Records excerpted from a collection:
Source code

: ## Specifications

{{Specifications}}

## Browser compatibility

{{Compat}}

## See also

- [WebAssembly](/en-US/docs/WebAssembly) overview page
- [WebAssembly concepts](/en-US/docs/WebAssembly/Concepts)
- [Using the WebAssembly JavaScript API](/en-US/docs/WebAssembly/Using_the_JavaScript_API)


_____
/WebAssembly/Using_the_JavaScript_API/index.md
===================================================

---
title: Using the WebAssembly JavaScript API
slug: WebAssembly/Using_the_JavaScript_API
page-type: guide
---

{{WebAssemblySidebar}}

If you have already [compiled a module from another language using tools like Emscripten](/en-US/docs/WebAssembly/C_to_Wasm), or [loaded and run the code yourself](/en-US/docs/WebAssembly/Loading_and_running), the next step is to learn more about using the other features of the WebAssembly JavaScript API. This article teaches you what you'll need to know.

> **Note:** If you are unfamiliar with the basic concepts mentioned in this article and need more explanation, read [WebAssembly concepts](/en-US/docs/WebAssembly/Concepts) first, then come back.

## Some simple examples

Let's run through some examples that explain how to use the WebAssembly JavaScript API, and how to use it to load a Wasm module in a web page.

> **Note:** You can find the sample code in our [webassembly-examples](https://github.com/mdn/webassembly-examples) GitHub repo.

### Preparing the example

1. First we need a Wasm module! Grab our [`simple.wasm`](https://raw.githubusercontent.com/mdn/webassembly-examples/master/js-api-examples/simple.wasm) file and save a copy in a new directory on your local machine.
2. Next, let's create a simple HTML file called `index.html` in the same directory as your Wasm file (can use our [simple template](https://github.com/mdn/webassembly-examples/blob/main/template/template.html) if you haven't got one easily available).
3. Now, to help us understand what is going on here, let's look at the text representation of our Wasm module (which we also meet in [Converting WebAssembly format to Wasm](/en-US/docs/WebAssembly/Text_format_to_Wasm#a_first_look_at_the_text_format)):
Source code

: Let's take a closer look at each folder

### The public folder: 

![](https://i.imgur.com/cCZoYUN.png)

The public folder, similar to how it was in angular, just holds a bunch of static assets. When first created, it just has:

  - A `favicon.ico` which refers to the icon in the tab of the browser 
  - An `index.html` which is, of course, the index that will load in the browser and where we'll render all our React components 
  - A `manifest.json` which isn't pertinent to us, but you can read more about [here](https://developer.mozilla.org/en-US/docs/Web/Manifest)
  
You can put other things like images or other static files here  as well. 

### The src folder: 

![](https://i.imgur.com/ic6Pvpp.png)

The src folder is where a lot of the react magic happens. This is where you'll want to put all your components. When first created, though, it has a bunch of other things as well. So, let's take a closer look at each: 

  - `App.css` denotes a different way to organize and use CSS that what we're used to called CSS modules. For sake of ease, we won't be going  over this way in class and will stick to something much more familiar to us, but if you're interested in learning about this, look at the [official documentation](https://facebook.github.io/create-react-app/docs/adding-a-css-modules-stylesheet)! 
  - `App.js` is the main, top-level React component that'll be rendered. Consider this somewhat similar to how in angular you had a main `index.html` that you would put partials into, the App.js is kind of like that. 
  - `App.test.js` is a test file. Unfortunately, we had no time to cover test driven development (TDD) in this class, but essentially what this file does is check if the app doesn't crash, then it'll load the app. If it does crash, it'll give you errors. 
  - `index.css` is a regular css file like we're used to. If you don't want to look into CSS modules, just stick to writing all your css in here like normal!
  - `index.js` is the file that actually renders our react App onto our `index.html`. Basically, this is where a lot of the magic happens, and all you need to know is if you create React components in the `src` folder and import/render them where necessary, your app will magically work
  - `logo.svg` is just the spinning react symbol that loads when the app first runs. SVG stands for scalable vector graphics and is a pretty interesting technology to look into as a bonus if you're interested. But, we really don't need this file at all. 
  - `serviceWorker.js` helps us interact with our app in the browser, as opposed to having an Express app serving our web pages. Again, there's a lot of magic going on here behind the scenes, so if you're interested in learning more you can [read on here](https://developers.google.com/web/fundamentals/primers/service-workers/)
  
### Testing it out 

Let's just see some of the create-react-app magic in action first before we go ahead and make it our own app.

» **What is needed**: A verbatim restatement of all the entries above is required.

» **Exercise solution**:
Source code

: ## Specifications

{{Specifications}}

## Browser compatibility

{{Compat}}

## See also

- [WebAssembly](/en-US/docs/WebAssembly) overview page
- [WebAssembly concepts](/en-US/docs/WebAssembly/Concepts)
- [Using the WebAssembly JavaScript API](/en-US/docs/WebAssembly/Using_the_JavaScript_API)


_____
/WebAssembly/Using_the_JavaScript_API/index.md
===================================================

---
title: Using the WebAssembly JavaScript API
slug: WebAssembly/Using_the_JavaScript_API
page-type: guide
---

{{WebAssemblySidebar}}

If you have already [compiled a module from another language using tools like Emscripten](/en-US/docs/WebAssembly/C_to_Wasm), or [loaded and run the code yourself](/en-US/docs/WebAssembly/Loading_and_running), the next step is to learn more about using the other features of the WebAssembly JavaScript API. This article teaches you what you'll need to know.

> **Note:** If you are unfamiliar with the basic concepts mentioned in this article and need more explanation, read [WebAssembly concepts](/en-US/docs/WebAssembly/Concepts) first, then come back.

## Some simple examples

Let's run through some examples that explain how to use the WebAssembly JavaScript API, and how to use it to load a Wasm module in a web page.

> **Note:** You can find the sample code in our [webassembly-examples](https://github.com/mdn/webassembly-examples) GitHub repo.

### Preparing the example

1. First we need a Wasm module! Grab our [`simple.wasm`](https://raw.githubusercontent.com/mdn/webassembly-examples/master/js-api-examples/simple.wasm) file and save a copy in a new directory on your local machine.
2. Next, let's create a simple HTML file called `index.html` in the same directory as your Wasm file (can use our [simple template](https://github.com/mdn/webassembly-examples/blob/main/template/template.html) if you haven't got one easily available).
3. Now, to help us understand what is going on here, let's look at the text representation of our Wasm module (which we also meet in [Converting WebAssembly format to Wasm](/en-US/docs/WebAssembly/Text_format_to_Wasm#a_first_look_at_the_text_format)):
Source code

: Let's take a closer look at each folder

### The public folder: 

![](https://i.imgur.com/cCZoYUN.png)

The public folder, similar to how it was in angular, just holds a bunch of static assets. When first created, it just has:

  - A `favicon.ico` which refers to the icon in the tab of the browser 
  - An `index.html` which is, of course, the index that will load in the browser and where we'll render all our React components 
  - A `manifest.json` which isn't pertinent to us, but you can read more about [here](https://developer.mozilla.org/en-US/docs/Web/Manifest)
  
You can put other things like images or other static files here  as well. 

### The src folder: 

![](https://i.imgur.com/ic6Pvpp.png)

The src folder is where a lot of the react magic happens. This is where you'll want to put all your components. When first created, though, it has a bunch of other things as well. So, let's take a closer look at each: 

  - `App.css` denotes a different way to organize and use CSS that what we're used to called CSS modules. For sake of ease, we won't be going  over this way in class and will stick to something much more familiar to us, but if you're interested in learning about this, look at the [official documentation](https://facebook.github.io/create-react-app/docs/adding-a-css-modules-stylesheet)! 
  - `App.js` is the main, top-level React component that'll be rendered. Consider this somewhat similar to how in angular you had a main `index.html` that you would put partials into, the App.js is kind of like that. 
  - `App.test.js` is a test file. Unfortunately, we had no time to cover test driven development (TDD) in this class, but essentially what this file does is check if the app doesn't crash, then it'll load the app. If it does crash, it'll give you errors. 
  - `index.css` is a regular css file like we're used to. If you don't want to look into CSS modules, just stick to writing all your css in here like normal!
  - `index.js` is the file that actually renders our react App onto our `index.html`. Basically, this is where a lot of the magic happens, and all you need to know is if you create React components in the `src` folder and import/render them where necessary, your app will magically work
  - `logo.svg` is just the spinning react symbol that loads when the app first runs. SVG stands for scalable vector graphics and is a pretty interesting technology to look into as a bonus if you're interested. But, we really don't need this file at all. 
  - `serviceWorker.js` helps us interact with our app in the browser, as opposed to having an Express app serving our web pages. Again, there's a lot of magic going on here behind the scenes, so if you're interested in learning more you can [read on here](https://developers.google.com/web/fundamentals/primers/service-workers/)
  
### Testing it out 

Let's just see some of the create-react-app magic in action first before we go ahead and make it our own app.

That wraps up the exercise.